> WHAT IS EXPECTED
Rewrite the data below, substituting "Udal gobernuak" for each occurrence of "Udalak" and leaving everything else unchanged. Leave the pictures out of your answer.

..............................

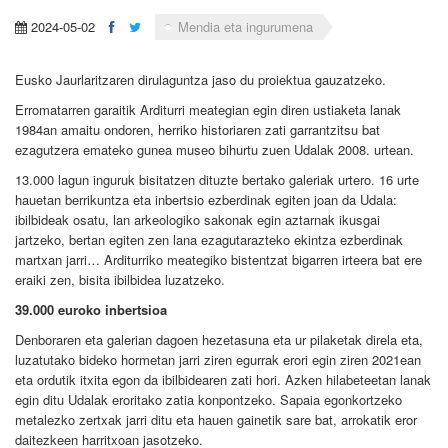
2024-05-02
Mendia eta ingurumena
Eusko Jaurlaritzaren dirulaguntza jaso du proiektua gauzatzeko.
Erromatarren garaitik Arditurri meategian egin diren ustiaketa lanak
1984an amaitu ondoren, herriko historiaren zati garrantzitsu bat
ezagutzera emateko gunea museo bihurtu zuen Udalak 2008. urtean.
13.000 lagun inguruk bisitatzen dituzte bertako galeriak urtero. 16 urte
hauetan berrikuntza eta inbertsio ezberdinak egiten joan da Udala:
ibilbideak osatu, lan arkeologiko sakonak egin aztarnak ikusgai
jartzeko, bertan egiten zen lana ezagutarazteko ekintza ezberdinak
martxan jarri… Arditurriko meategiko bistentzat bigarren irteera bat ere
eraiki zen, bisita ibilbidea luzatzeko.
39.000 euroko inbertsioa
Denboraren eta galerian dagoen hezetasuna eta ur pilaketak direla eta,
luzatutako bideko hormetan jarri ziren egurrak erori egin ziren 2021ean
eta ordutik itxita egon da ibilbidearen zati hori. Azken hilabeteetan lanak
egin ditu Udalak eroritako zatia konpontzeko. Sapaia egonkortzeko
metalezko zertxak jarri ditu eta hauen gainetik sare bat, arrokatik eror
daitezkeen harritxoan jasotzeko.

..............................

> ANSWER FOR THE TASK
2024-05-02
Mendia eta ingurumena
Eusko Jaurlaritzaren dirulaguntza jaso du proiektua gauzatzeko.
Erromatarren garaitik Arditurri meategian egin diren ustiaketa lanak
1984an amaitu ondoren, herriko historiaren zati garrantzitsu bat
ezagutzera emateko gunea museo bihurtu zuen Udal gobernuak 2008. urtean.
13.000 lagun inguruk bisitatzen dituzte bertako galeriak urtero. 16 urte
hauetan berrikuntza eta inbertsio ezberdinak egiten joan da Udala:
ibilbideak osatu, lan arkeologiko sakonak egin aztarnak ikusgai
jartzeko, bertan egiten zen lana ezagutarazteko ekintza ezberdinak
martxan jarri… Arditurriko meategiko bistentzat bigarren irteera bat ere
eraiki zen, bisita ibilbidea luzatzeko.
39.000 euroko inbertsioa
Denboraren eta galerian dagoen hezetasuna eta ur pilaketak direla eta,
luzatutako bideko hormetan jarri ziren egurrak erori egin ziren 2021ean
eta ordutik itxita egon da ibilbidearen zati hori. Azken hilabeteetan lanak
egin ditu Udal gobernuak eroritako zatia konpontzeko. Sapaia egonkortzeko
metalezko zertxak jarri ditu eta hauen gainetik sare bat, arrokatik eror
daitezkeen harritxoan jasotzeko.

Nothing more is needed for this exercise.